(Data extracted from a collection)

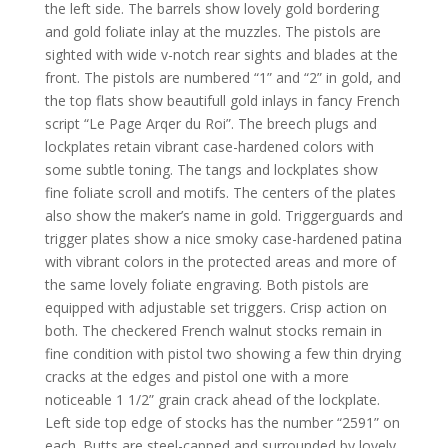
the left side. The barrels show lovely gold bordering
and gold foliate inlay at the muzzles. The pistols are
sighted with wide v-notch rear sights and blades at the
front. The pistols are numbered “1” and “2” in gold, and
the top flats show beautifull gold inlays in fancy French
script “Le Page Arqer du Roi”. The breech plugs and
lockplates retain vibrant case-hardened colors with
some subtle toning. The tangs and lockplates show
fine foliate scroll and motifs. The centers of the plates
also show the maker’s name in gold. Triggerguards and
trigger plates show a nice smoky case-hardened patina
with vibrant colors in the protected areas and more of
the same lovely foliate engraving. Both pistols are
equipped with adjustable set triggers. Crisp action on
both. The checkered French walnut stocks remain in
fine condition with pistol two showing a few thin drying
cracks at the edges and pistol one with a more
noticeable 1 1/2” grain crack ahead of the lockplate.
Left side top edge of stocks has the number “2591” on
each. Butts are steel-capped and surrounded by lovely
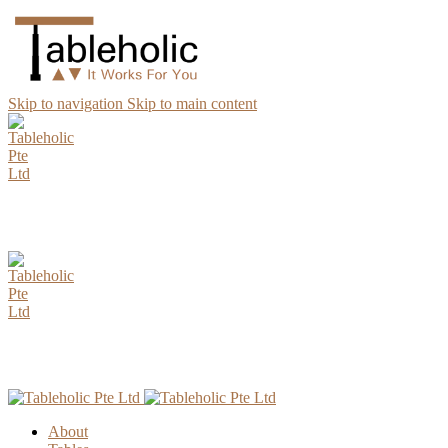
Skip to navigation
Skip to main content
AUGUST Special Promotion. Enjoy up to 15% Discount for all
Parawood Table Top Selection.
AUGUST Special Promotion. Enjoy up to 15% Discount for all
Parawood Table Top Selection.
About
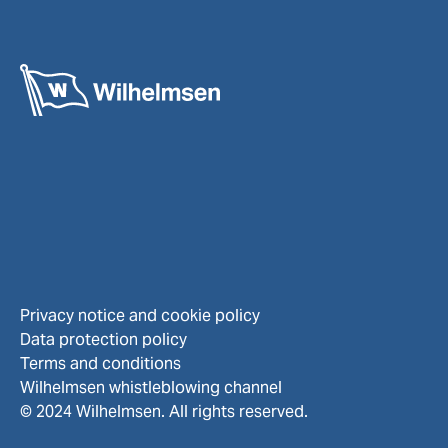
Privacy notice and cookie policy
Data protection policy
Terms and conditions
Wilhelmsen whistleblowing channel
© 2024 Wilhelmsen. All rights reserved.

Work request: Leaving the pictures behind, return every line above exactly.

Response to the task:
the left side. The barrels show lovely gold bordering
and gold foliate inlay at the muzzles. The pistols are
sighted with wide v-notch rear sights and blades at the
front. The pistols are numbered “1” and “2” in gold, and
the top flats show beautifull gold inlays in fancy French
script “Le Page Arqer du Roi”. The breech plugs and
lockplates retain vibrant case-hardened colors with
some subtle toning. The tangs and lockplates show
fine foliate scroll and motifs. The centers of the plates
also show the maker’s name in gold. Triggerguards and
trigger plates show a nice smoky case-hardened patina
with vibrant colors in the protected areas and more of
the same lovely foliate engraving. Both pistols are
equipped with adjustable set triggers. Crisp action on
both. The checkered French walnut stocks remain in
fine condition with pistol two showing a few thin drying
cracks at the edges and pistol one with a more
noticeable 1 1/2” grain crack ahead of the lockplate.
Left side top edge of stocks has the number “2591” on
each. Butts are steel-capped and surrounded by lovely
Skip to navigation
Skip to main content
AUGUST Special Promotion. Enjoy up to 15% Discount for all
Parawood Table Top Selection.
AUGUST Special Promotion. Enjoy up to 15% Discount for all
Parawood Table Top Selection.
About
Privacy notice and cookie policy
Data protection policy
Terms and conditions
Wilhelmsen whistleblowing channel
© 2024 Wilhelmsen. All rights reserved.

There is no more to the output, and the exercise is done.